++++ DATA BLOCK ++++

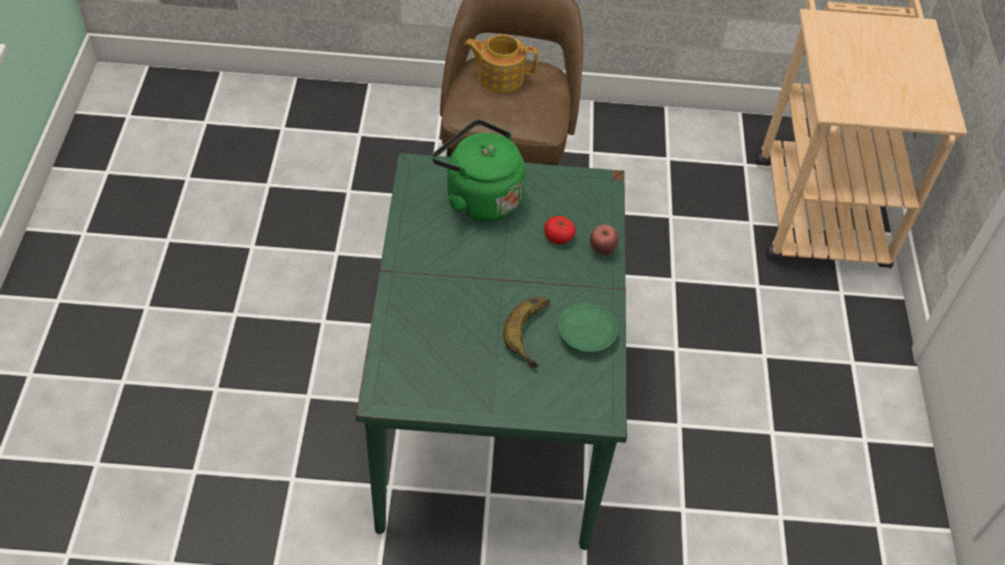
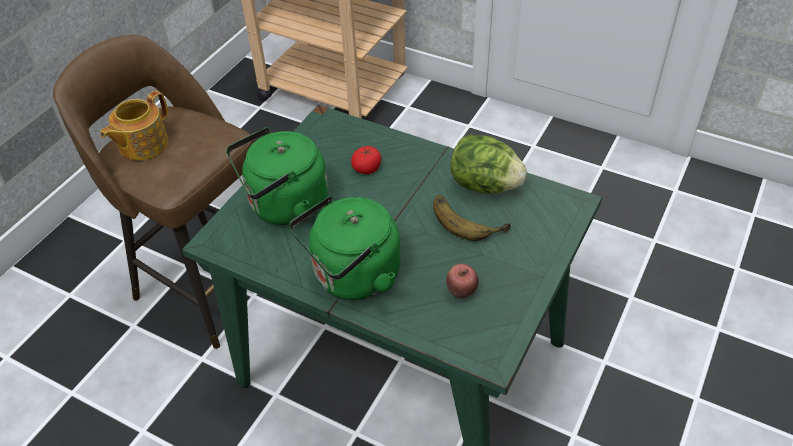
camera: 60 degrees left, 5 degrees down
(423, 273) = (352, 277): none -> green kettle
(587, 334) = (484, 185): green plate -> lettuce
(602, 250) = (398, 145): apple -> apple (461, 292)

++++

WHAT THE TASK ASKS:
All of the data is to be reproduced exactly, with the pictures left out.

SOLUTION TO THE EXERCISE:
camera: 60 degrees left, 5 degrees down
(423, 273) = (352, 277): none -> green kettle
(587, 334) = (484, 185): green plate -> lettuce
(602, 250) = (398, 145): apple -> apple (461, 292)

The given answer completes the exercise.